* EXERCISE REQUIREMENTS: Reproduce each line below with no alterations.

* LISTED ENTRIES:
+++++
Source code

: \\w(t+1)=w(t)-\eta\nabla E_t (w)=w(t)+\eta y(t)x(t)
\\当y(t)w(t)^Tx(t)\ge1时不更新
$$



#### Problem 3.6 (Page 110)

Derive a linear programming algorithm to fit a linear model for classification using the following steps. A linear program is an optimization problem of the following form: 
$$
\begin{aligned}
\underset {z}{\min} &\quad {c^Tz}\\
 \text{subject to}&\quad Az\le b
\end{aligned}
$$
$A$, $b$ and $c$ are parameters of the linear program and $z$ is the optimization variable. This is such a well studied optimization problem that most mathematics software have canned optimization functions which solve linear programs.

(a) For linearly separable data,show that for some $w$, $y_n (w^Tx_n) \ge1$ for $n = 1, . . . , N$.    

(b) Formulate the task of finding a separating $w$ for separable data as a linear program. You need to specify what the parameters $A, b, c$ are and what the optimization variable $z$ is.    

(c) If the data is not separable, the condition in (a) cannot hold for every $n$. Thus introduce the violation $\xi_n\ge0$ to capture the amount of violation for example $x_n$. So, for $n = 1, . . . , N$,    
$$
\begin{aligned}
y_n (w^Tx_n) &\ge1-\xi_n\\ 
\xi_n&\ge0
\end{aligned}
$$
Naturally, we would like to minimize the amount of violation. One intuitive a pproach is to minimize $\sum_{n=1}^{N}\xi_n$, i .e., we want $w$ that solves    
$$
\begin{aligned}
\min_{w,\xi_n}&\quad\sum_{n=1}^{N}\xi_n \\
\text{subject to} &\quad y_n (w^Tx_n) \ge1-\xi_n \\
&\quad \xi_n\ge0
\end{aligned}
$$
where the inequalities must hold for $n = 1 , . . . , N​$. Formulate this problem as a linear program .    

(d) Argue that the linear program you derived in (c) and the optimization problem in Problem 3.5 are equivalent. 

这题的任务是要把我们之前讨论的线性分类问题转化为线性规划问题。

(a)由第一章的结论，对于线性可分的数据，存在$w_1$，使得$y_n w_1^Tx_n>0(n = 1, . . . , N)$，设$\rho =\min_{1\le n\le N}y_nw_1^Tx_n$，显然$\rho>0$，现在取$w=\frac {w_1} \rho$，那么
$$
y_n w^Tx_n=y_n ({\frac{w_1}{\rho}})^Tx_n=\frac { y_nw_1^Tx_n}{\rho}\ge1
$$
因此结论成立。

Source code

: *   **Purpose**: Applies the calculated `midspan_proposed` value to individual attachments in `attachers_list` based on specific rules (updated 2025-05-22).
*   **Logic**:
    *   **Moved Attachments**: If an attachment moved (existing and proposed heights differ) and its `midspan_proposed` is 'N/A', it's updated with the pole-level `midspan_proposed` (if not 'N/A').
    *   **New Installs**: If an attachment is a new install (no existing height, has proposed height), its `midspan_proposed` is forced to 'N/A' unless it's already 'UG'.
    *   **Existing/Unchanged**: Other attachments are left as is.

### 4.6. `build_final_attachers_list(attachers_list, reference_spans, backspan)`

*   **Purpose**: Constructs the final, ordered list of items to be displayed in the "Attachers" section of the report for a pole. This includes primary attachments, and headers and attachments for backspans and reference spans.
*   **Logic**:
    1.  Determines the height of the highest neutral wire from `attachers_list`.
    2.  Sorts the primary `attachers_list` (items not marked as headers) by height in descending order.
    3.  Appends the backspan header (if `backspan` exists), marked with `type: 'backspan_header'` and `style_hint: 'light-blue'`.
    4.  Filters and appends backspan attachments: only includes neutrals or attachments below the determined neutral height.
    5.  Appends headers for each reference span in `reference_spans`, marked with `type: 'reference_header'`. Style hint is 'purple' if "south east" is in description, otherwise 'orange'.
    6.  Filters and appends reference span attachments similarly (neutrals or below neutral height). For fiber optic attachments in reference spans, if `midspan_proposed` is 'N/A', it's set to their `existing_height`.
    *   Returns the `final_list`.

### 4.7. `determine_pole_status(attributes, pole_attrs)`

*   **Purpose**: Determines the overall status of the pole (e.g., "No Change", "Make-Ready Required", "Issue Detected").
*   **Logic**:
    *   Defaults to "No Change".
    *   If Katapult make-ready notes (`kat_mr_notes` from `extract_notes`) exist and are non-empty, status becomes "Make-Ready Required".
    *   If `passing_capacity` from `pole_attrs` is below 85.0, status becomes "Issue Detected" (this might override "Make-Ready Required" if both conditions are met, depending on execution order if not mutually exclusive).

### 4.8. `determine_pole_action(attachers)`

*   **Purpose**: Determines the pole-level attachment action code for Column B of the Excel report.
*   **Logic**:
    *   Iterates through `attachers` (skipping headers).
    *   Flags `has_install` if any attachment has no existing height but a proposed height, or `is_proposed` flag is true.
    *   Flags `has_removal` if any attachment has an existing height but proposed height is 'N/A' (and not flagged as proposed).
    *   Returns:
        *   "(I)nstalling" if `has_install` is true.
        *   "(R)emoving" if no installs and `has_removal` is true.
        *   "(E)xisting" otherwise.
+++++
* ANSWER SPACE:
Source code

: \\w(t+1)=w(t)-\eta\nabla E_t (w)=w(t)+\eta y(t)x(t)
\\当y(t)w(t)^Tx(t)\ge1时不更新
$$



#### Problem 3.6 (Page 110)

Derive a linear programming algorithm to fit a linear model for classification using the following steps. A linear program is an optimization problem of the following form: 
$$
\begin{aligned}
\underset {z}{\min} &\quad {c^Tz}\\
 \text{subject to}&\quad Az\le b
\end{aligned}
$$
$A$, $b$ and $c$ are parameters of the linear program and $z$ is the optimization variable. This is such a well studied optimization problem that most mathematics software have canned optimization functions which solve linear programs.

(a) For linearly separable data,show that for some $w$, $y_n (w^Tx_n) \ge1$ for $n = 1, . . . , N$.    

(b) Formulate the task of finding a separating $w$ for separable data as a linear program. You need to specify what the parameters $A, b, c$ are and what the optimization variable $z$ is.    

(c) If the data is not separable, the condition in (a) cannot hold for every $n$. Thus introduce the violation $\xi_n\ge0$ to capture the amount of violation for example $x_n$. So, for $n = 1, . . . , N$,    
$$
\begin{aligned}
y_n (w^Tx_n) &\ge1-\xi_n\\ 
\xi_n&\ge0
\end{aligned}
$$
Naturally, we would like to minimize the amount of violation. One intuitive a pproach is to minimize $\sum_{n=1}^{N}\xi_n$, i .e., we want $w$ that solves    
$$
\begin{aligned}
\min_{w,\xi_n}&\quad\sum_{n=1}^{N}\xi_n \\
\text{subject to} &\quad y_n (w^Tx_n) \ge1-\xi_n \\
&\quad \xi_n\ge0
\end{aligned}
$$
where the inequalities must hold for $n = 1 , . . . , N​$. Formulate this problem as a linear program .    

(d) Argue that the linear program you derived in (c) and the optimization problem in Problem 3.5 are equivalent. 

这题的任务是要把我们之前讨论的线性分类问题转化为线性规划问题。

(a)由第一章的结论，对于线性可分的数据，存在$w_1$，使得$y_n w_1^Tx_n>0(n = 1, . . . , N)$，设$\rho =\min_{1\le n\le N}y_nw_1^Tx_n$，显然$\rho>0$，现在取$w=\frac {w_1} \rho$，那么
$$
y_n w^Tx_n=y_n ({\frac{w_1}{\rho}})^Tx_n=\frac { y_nw_1^Tx_n}{\rho}\ge1
$$
因此结论成立。

Source code

: *   **Purpose**: Applies the calculated `midspan_proposed` value to individual attachments in `attachers_list` based on specific rules (updated 2025-05-22).
*   **Logic**:
    *   **Moved Attachments**: If an attachment moved (existing and proposed heights differ) and its `midspan_proposed` is 'N/A', it's updated with the pole-level `midspan_proposed` (if not 'N/A').
    *   **New Installs**: If an attachment is a new install (no existing height, has proposed height), its `midspan_proposed` is forced to 'N/A' unless it's already 'UG'.
    *   **Existing/Unchanged**: Other attachments are left as is.

### 4.6. `build_final_attachers_list(attachers_list, reference_spans, backspan)`

*   **Purpose**: Constructs the final, ordered list of items to be displayed in the "Attachers" section of the report for a pole. This includes primary attachments, and headers and attachments for backspans and reference spans.
*   **Logic**:
    1.  Determines the height of the highest neutral wire from `attachers_list`.
    2.  Sorts the primary `attachers_list` (items not marked as headers) by height in descending order.
    3.  Appends the backspan header (if `backspan` exists), marked with `type: 'backspan_header'` and `style_hint: 'light-blue'`.
    4.  Filters and appends backspan attachments: only includes neutrals or attachments below the determined neutral height.
    5.  Appends headers for each reference span in `reference_spans`, marked with `type: 'reference_header'`. Style hint is 'purple' if "south east" is in description, otherwise 'orange'.
    6.  Filters and appends reference span attachments similarly (neutrals or below neutral height). For fiber optic attachments in reference spans, if `midspan_proposed` is 'N/A', it's set to their `existing_height`.
    *   Returns the `final_list`.

### 4.7. `determine_pole_status(attributes, pole_attrs)`

*   **Purpose**: Determines the overall status of the pole (e.g., "No Change", "Make-Ready Required", "Issue Detected").
*   **Logic**:
    *   Defaults to "No Change".
    *   If Katapult make-ready notes (`kat_mr_notes` from `extract_notes`) exist and are non-empty, status becomes "Make-Ready Required".
    *   If `passing_capacity` from `pole_attrs` is below 85.0, status becomes "Issue Detected" (this might override "Make-Ready Required" if both conditions are met, depending on execution order if not mutually exclusive).

### 4.8. `determine_pole_action(attachers)`

*   **Purpose**: Determines the pole-level attachment action code for Column B of the Excel report.
*   **Logic**:
    *   Iterates through `attachers` (skipping headers).
    *   Flags `has_install` if any attachment has no existing height but a proposed height, or `is_proposed` flag is true.
    *   Flags `has_removal` if any attachment has an existing height but proposed height is 'N/A' (and not flagged as proposed).
    *   Returns:
        *   "(I)nstalling" if `has_install` is true.
        *   "(R)emoving" if no installs and `has_removal` is true.
        *   "(E)xisting" otherwise.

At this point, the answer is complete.